Post-pandemic, employees are demanding more from their employee benefits. In this article (one of seven in the series), we look at one way Covid-19 is influencing employee benefits trends.
Pre-pandemic, in 2019, 71% of staff thought their employers could do a lot more to improve their employee experience. During the pandemic actual ‘experiences’ were rather thin on the ground, but it didn’t stop the likes of horse therapies being run; as well as virtual coffee meet-ups, and online one-to-ones with colleagues some may never have met before.
Firms have also seen an explosion of support of advice and support given on groups through the likes of internal social media platforms (like Yammer or Facebook for Business), while as lockdowns are lifted opportunities to give staff rewarding experiences look likely to explode.

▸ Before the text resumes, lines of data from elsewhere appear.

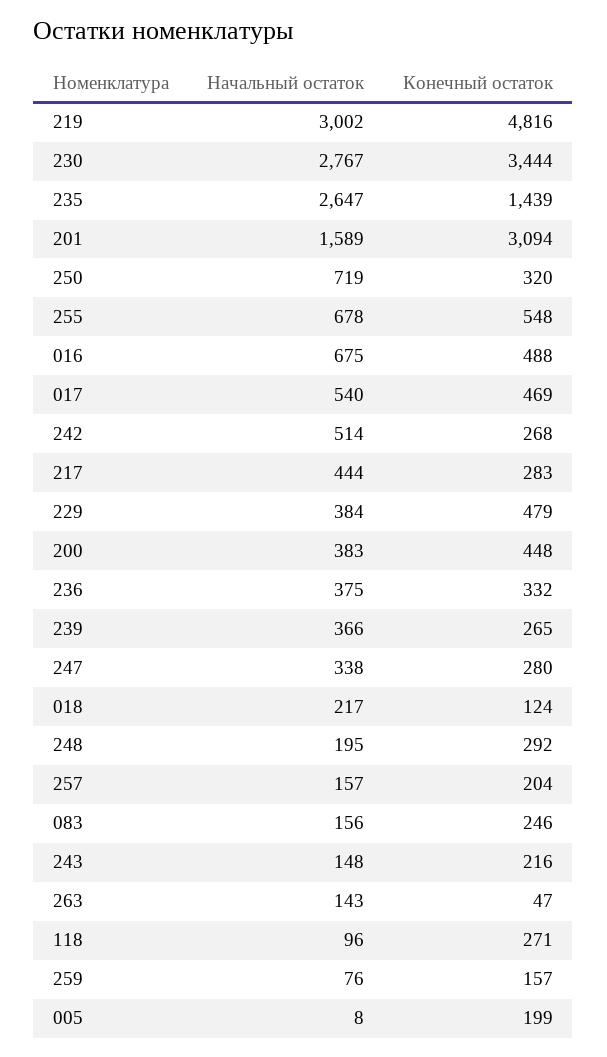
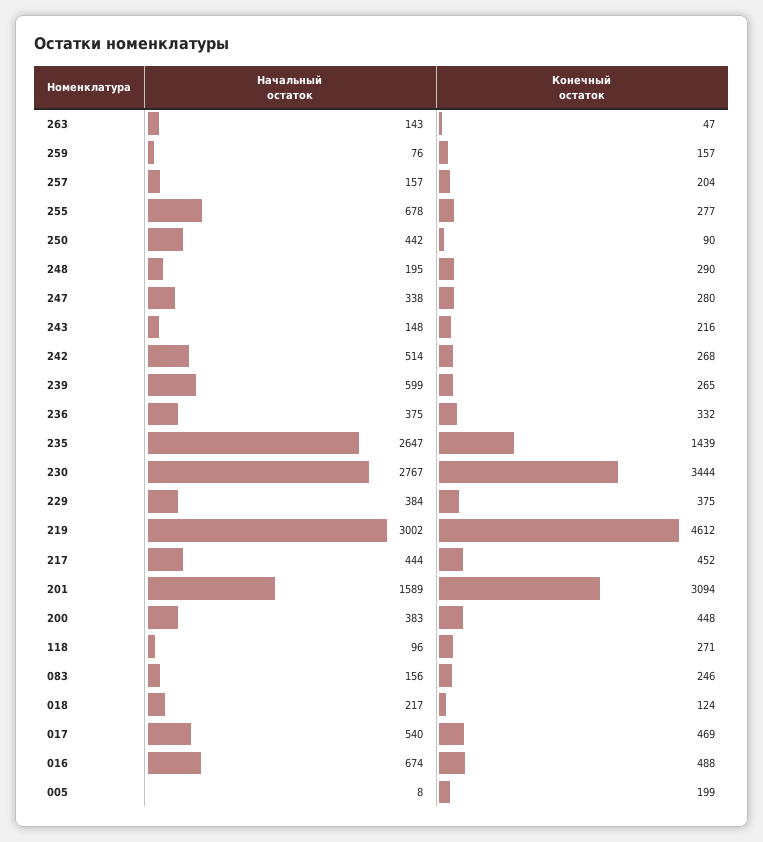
  {
    "Начальный остаток": {
      "219": 3002,
      "230": 2767,
      "235": 2647,
      "201": 1589,
-     "250": 719,
+     "250": 442,
      "255": 678,
-     "016": 675,
+     "016": 674,
      "017": 540,
      "242": 514,
      "217": 444,
      "229": 384,
      "200": 383,
      "236": 375,
-     "239": 366,
+     "239": 599,
      "247": 338,
      "018": 217,
      "248": 195,
      "257": 157,
      "083": 156,
      "243": 148,
      "263": 143,
      "118": 96,
      "259": 76,
      "005": 8
    },
    "Конечный остаток": {
-     "219": 4816,
+     "219": 4612,
      "230": 3444,
      "235": 1439,
      "201": 3094,
-     "250": 320,
+     "250": 90,
-     "255": 548,
+     "255": 277,
      "016": 488,
      "017": 469,
      "242": 268,
-     "217": 283,
+     "217": 452,
-     "229": 479,
+     "229": 375,
      "200": 448,
      "236": 332,
      "239": 265,
      "247": 280,
      "018": 124,
-     "248": 292,
+     "248": 290,
      "257": 204,
      "083": 246,
      "243": 216,
      "263": 47,
      "118": 271,
      "259": 157,
      "005": 199
    }
  }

The global meal vouchers market has just been revealed as expected to grow 6% year-on-year between 2021-24 while last year the UK Gift Card and Voucher Association found 20.6% of employees received a gift card as an incentive through a work reward programme.
Experiential benefits don’t have to be limited to being about experiences with fellow employees. In line with greater demand for family health, corporates have upped their innovation around experiences for families.
At the peak of the pandemic Volvo launched its ‘Family Bond’ benefit: paid parental leave of 24 weeks (at 80%) to all new parents. Others have launched adoption support too.